Saved entries
━━━━━━━━

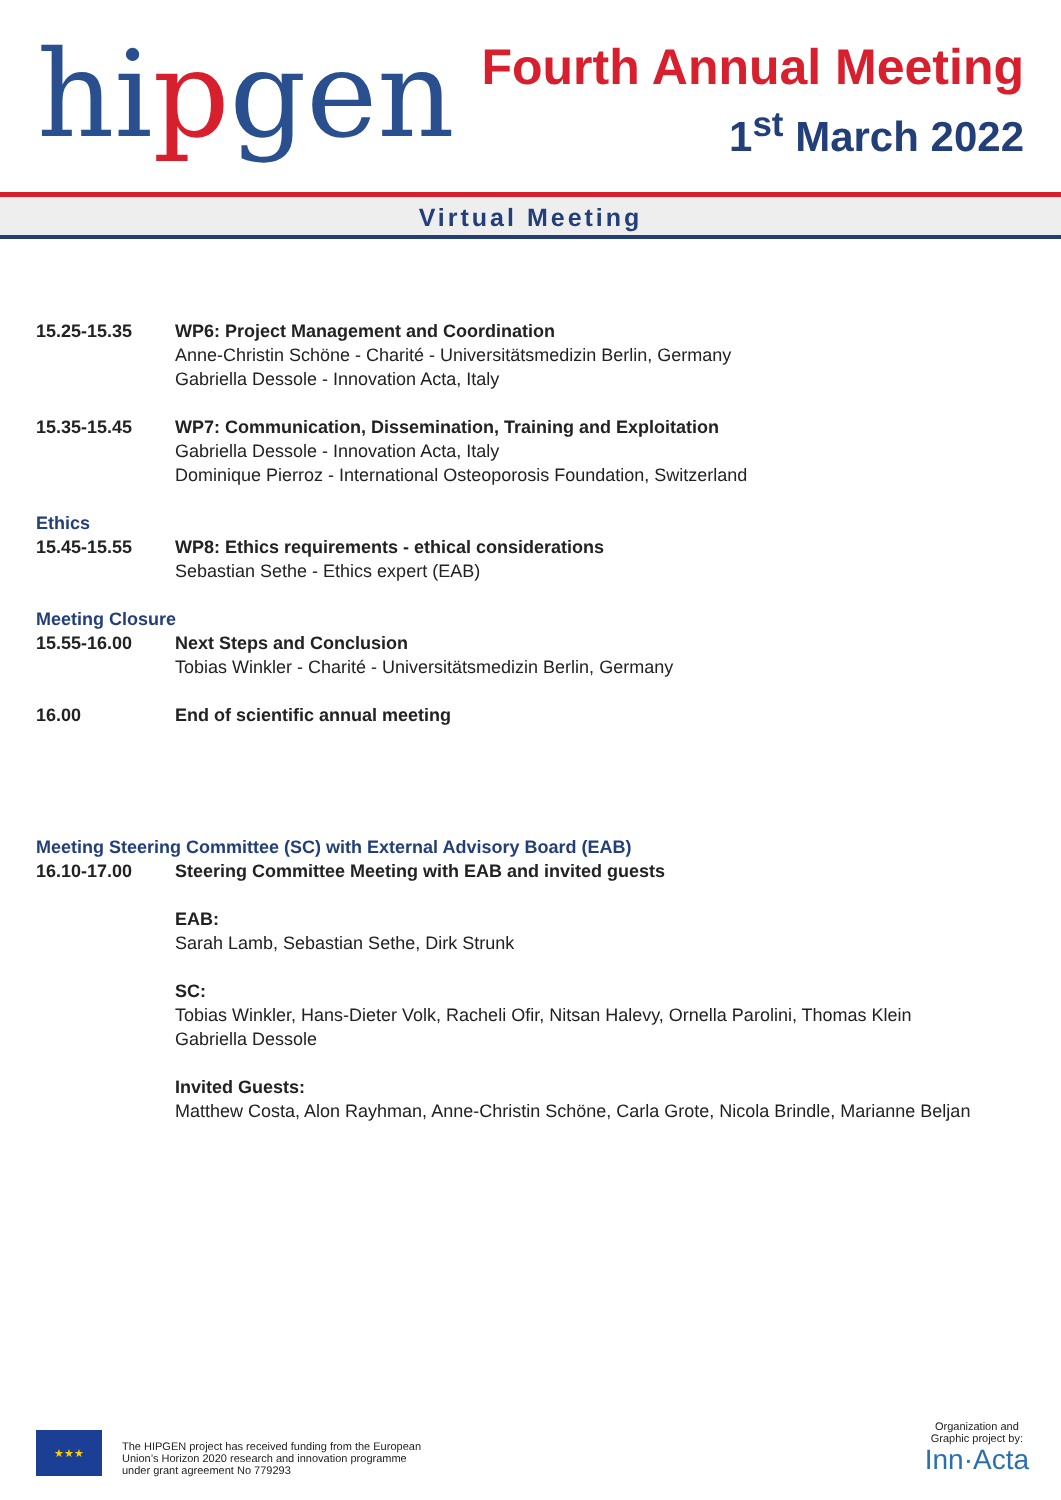hipgen
Fourth Annual Meeting
1<sup>st</sup> March 2022
Virtual Meeting
15.25-15.35 WP6: Project Management and Coordination
Anne-Christin Schöne - Charité - Universitätsmedizin Berlin, Germany
Gabriella Dessole - Innovation Acta, Italy
15.35-15.45 WP7: Communication, Dissemination, Training and Exploitation
Gabriella Dessole - Innovation Acta, Italy
Dominique Pierroz - International Osteoporosis Foundation, Switzerland
Ethics
15.45-15.55 WP8: Ethics requirements - ethical considerations
Sebastian Sethe - Ethics expert (EAB)
Meeting Closure
15.55-16.00 Next Steps and Conclusion
Tobias Winkler - Charité - Universitätsmedizin Berlin, Germany
16.00 End of scientific annual meeting
Meeting Steering Committee (SC) with External Advisory Board (EAB)
16.10-17.00 Steering Committee Meeting with EAB and invited guests
EAB:
Sarah Lamb, Sebastian Sethe, Dirk Strunk
SC:
Tobias Winkler, Hans-Dieter Volk, Racheli Ofir, Nitsan Halevy, Ornella Parolini, Thomas Klein
Gabriella Dessole
Invited Guests:
Matthew Costa, Alon Rayhman, Anne-Christin Schöne, Carla Grote, Nicola Brindle, Marianne Beljan
★★★
The HIPGEN project has received funding from the European
Union’s Horizon 2020 research and innovation programme
under grant agreement No 779293
Organization and
Graphic project by:
Inn·Acta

━━━━━━━━

## Assigned task
The entries must be repeated exactly. Leave the images out.

## Exercise answer
hipgen
Fourth Annual Meeting
1<sup>st</sup> March 2022
Virtual Meeting
15.25-15.35 WP6: Project Management and Coordination
Anne-Christin Schöne - Charité - Universitätsmedizin Berlin, Germany
Gabriella Dessole - Innovation Acta, Italy
15.35-15.45 WP7: Communication, Dissemination, Training and Exploitation
Gabriella Dessole - Innovation Acta, Italy
Dominique Pierroz - International Osteoporosis Foundation, Switzerland
Ethics
15.45-15.55 WP8: Ethics requirements - ethical considerations
Sebastian Sethe - Ethics expert (EAB)
Meeting Closure
15.55-16.00 Next Steps and Conclusion
Tobias Winkler - Charité - Universitätsmedizin Berlin, Germany
16.00 End of scientific annual meeting
Meeting Steering Committee (SC) with External Advisory Board (EAB)
16.10-17.00 Steering Committee Meeting with EAB and invited guests
EAB:
Sarah Lamb, Sebastian Sethe, Dirk Strunk
SC:
Tobias Winkler, Hans-Dieter Volk, Racheli Ofir, Nitsan Halevy, Ornella Parolini, Thomas Klein
Gabriella Dessole
Invited Guests:
Matthew Costa, Alon Rayhman, Anne-Christin Schöne, Carla Grote, Nicola Brindle, Marianne Beljan
★★★
The HIPGEN project has received funding from the European
Union’s Horizon 2020 research and innovation programme
under grant agreement No 779293
Organization and
Graphic project by:
Inn·Acta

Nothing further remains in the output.